Behaviour of autograd with broadcasted tensors

Hello, by trying applying autograd for performing reverse-mode autodiff on multi-dimensional input arrays I found this kind of behaviour:

a = torch.tensor([[1., 2., 3.], [4., 5., 6.]], requires_grad=True)
b = torch.tensor([10., 20., 30.], requires_grad=True)
q = 3*a**3 - b**2
q.backward(torch.ones_like(a))
print(torch.all(a.grad == 9*a**2).item(), torch.all(b.grad == -2*b).item())
>>> True False

Indeed the value of b.grad is -4b, as if the gradients were accumulated twice. However this is not the case as b.register_post_accumulate_grad_hook(lambda p: print(f"b accumulating grad of {p}: {p.grad=}")) shows that the gradients were only accumulated once.

On the other hand, the results are different if b is already broadcasted to the right shape:

a = torch.tensor([[1., 2., 3.], [4., 5., 6.]], requires_grad=True)
b = torch.tensor([[10., 20., 30.], [10., 20., 30.]], requires_grad=True)
q = 3*a**3 - b**2
q.backward(torch.ones_like(a))
print(torch.all(a.grad == 9*a**2).item(), torch.all(b.grad == -2*b).item())
>>> True True

So what exactly happens here? I guess the different behaviour is due to the way in which the Jacobian-vector product is implemented in autograd. Could you provide some details about the implementation when using arrays with more than 1 dimension (like matrices and multi-dimensional tensors) which I could not find on the online documentation?

Thank you very much.

P.S. I run the code with PyTorch build version 2.5.1+cu124

You tend to want to use torch.allclose instead of == as there’s no guarantee of providing bit-for-bit equivalent results.

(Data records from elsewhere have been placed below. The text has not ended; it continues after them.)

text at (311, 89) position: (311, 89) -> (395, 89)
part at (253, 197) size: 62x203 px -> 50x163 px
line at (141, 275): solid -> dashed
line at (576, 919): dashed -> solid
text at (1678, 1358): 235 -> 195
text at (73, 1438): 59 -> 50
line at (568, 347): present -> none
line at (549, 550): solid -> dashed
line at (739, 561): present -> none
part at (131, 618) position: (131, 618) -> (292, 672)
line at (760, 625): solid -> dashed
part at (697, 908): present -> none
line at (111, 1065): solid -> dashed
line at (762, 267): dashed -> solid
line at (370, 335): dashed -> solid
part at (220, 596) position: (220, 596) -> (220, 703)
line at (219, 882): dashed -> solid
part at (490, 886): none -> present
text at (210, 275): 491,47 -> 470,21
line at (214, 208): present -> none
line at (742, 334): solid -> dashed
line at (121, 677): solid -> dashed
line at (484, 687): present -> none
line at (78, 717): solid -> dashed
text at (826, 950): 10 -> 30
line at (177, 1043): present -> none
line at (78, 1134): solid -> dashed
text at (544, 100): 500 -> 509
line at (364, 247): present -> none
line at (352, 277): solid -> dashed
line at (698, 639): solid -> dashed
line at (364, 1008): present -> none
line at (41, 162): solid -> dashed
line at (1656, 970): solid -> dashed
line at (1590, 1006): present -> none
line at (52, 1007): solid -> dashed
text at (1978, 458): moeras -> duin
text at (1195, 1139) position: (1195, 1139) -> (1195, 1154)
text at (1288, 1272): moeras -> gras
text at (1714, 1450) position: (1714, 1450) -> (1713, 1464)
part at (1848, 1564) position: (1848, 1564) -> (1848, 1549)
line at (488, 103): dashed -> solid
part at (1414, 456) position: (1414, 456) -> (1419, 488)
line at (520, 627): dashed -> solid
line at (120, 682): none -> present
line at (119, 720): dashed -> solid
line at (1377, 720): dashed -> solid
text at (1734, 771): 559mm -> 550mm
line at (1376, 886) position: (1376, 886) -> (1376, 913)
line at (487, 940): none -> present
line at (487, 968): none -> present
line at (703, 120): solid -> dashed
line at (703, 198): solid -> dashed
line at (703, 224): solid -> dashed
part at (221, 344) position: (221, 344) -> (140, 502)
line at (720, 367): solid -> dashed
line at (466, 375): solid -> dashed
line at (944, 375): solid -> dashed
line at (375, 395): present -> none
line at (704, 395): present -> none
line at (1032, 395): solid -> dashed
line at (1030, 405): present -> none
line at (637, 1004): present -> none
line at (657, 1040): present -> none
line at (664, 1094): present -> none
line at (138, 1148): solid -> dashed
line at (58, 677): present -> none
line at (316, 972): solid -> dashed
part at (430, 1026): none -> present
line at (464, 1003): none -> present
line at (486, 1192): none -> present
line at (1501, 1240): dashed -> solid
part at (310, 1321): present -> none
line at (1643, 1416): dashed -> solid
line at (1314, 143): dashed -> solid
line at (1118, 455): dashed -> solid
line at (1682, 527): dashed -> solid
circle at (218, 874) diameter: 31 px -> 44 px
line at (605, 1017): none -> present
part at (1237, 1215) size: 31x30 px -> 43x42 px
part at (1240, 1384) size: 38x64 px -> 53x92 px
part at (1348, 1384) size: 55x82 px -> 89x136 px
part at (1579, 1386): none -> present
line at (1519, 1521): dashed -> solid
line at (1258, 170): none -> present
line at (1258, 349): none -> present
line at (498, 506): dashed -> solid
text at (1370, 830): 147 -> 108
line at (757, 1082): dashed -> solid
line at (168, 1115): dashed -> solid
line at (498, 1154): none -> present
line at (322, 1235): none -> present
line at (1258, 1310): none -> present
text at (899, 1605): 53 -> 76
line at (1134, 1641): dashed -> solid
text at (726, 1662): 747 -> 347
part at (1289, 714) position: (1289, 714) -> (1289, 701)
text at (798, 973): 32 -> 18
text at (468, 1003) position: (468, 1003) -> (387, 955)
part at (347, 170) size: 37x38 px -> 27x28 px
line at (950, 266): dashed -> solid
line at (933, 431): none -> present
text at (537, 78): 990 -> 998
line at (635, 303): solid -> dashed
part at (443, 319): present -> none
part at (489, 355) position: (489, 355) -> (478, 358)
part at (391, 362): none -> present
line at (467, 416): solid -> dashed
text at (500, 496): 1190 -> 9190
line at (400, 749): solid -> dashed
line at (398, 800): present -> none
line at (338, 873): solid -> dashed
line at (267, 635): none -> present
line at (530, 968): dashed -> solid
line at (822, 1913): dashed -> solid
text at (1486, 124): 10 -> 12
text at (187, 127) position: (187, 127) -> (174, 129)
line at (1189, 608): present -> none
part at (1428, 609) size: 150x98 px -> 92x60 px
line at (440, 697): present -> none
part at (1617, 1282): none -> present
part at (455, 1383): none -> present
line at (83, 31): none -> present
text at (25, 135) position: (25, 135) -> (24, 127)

The accumulate grad hooks is called when the .grad is set, but if a tensor is used multiple times, accumulation happens before.

Hello, thank you for the reply.

However the issue here is not floating-point precision, but I think I understood the mechanism: broadcasting is adding another operation to the graph and so the Jacobian of the whole transformation has to multiply the Jacobian of the broadcasting transformation (described by ExpandBackward). The transpose of this Jacobian matrix multiplied by the vector of ones then gives exactly what b.grad shows.

Of course if one starts with b in already the shape of a, then broadcasting does not happen and then there is one less Jacobian in the chain and of course the gradients will be different.

If my intuition is correct, the question could be marked as resolved thank you :slight_smile:.

Sorry you are totally right, because you implicitly broadcasted during forward. Autograd implicitly reduces during backward and you end up with .grad values that are double than if you had pre-broadcasted.